### [Provided information]
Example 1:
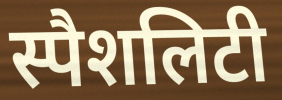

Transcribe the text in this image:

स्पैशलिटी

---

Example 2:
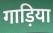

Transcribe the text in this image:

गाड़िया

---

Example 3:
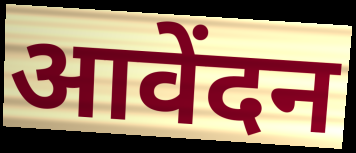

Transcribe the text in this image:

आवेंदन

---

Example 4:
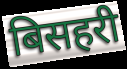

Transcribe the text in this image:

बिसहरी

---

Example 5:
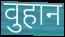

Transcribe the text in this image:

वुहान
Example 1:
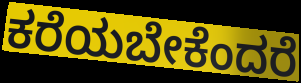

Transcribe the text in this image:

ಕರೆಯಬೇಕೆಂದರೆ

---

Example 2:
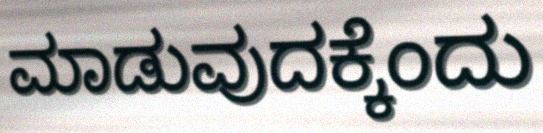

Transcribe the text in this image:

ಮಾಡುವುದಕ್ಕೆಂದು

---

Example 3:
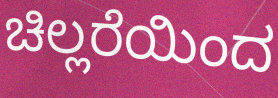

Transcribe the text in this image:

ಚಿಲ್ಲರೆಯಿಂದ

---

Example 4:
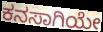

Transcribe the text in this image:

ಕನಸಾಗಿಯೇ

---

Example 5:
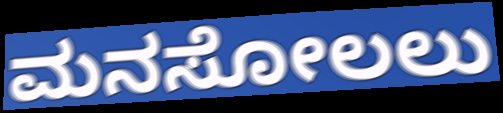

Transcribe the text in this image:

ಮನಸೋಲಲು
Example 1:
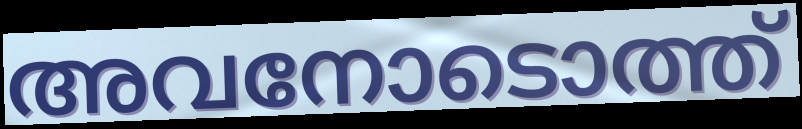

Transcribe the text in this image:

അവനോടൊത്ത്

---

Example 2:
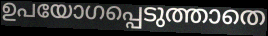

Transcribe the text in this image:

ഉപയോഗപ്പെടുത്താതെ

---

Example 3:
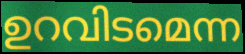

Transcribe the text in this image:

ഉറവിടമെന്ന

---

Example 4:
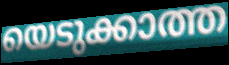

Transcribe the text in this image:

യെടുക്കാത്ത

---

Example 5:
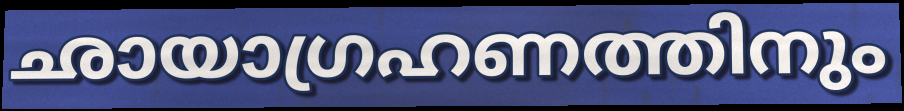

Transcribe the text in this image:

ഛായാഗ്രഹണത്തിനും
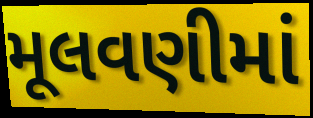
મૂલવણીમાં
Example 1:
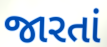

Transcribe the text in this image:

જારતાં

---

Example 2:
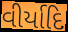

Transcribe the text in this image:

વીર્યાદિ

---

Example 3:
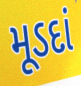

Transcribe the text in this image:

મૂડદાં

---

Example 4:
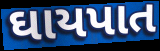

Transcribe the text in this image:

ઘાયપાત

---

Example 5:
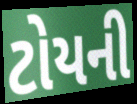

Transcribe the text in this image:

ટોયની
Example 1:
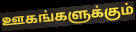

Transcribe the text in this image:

### [Exercise instructions]
Would you give the material back exactly, minus the pictures?

### [Written answer]
Example 1:

Transcribe the text in this image:

स्पैशलिटी

---

Example 2:

Transcribe the text in this image:

गाड़िया

---

Example 3:

Transcribe the text in this image:

आवेंदन

---

Example 4:

Transcribe the text in this image:

बिसहरी

---

Example 5:

Transcribe the text in this image:

वुहान
Example 1:

Transcribe the text in this image:

ಕರೆಯಬೇಕೆಂದರೆ

---

Example 2:

Transcribe the text in this image:

ಮಾಡುವುದಕ್ಕೆಂದು

---

Example 3:

Transcribe the text in this image:

ಚಿಲ್ಲರೆಯಿಂದ

---

Example 4:

Transcribe the text in this image:

ಕನಸಾಗಿಯೇ

---

Example 5:

Transcribe the text in this image:

ಮನಸೋಲಲು
Example 1:

Transcribe the text in this image:

അവനോടൊത്ത്

---

Example 2:

Transcribe the text in this image:

ഉപയോഗപ്പെടുത്താതെ

---

Example 3:

Transcribe the text in this image:

ഉറവിടമെന്ന

---

Example 4:

Transcribe the text in this image:

യെടുക്കാത്ത

---

Example 5:

Transcribe the text in this image:

ഛായാഗ്രഹണത്തിനും
મૂલવણીમાં
Example 1:

Transcribe the text in this image:

જારતાં

---

Example 2:

Transcribe the text in this image:

વીર્યાદિ

---

Example 3:

Transcribe the text in this image:

મૂડદાં

---

Example 4:

Transcribe the text in this image:

ઘાયપાત

---

Example 5:

Transcribe the text in this image:

ટોયની
Example 1:

Transcribe the text in this image:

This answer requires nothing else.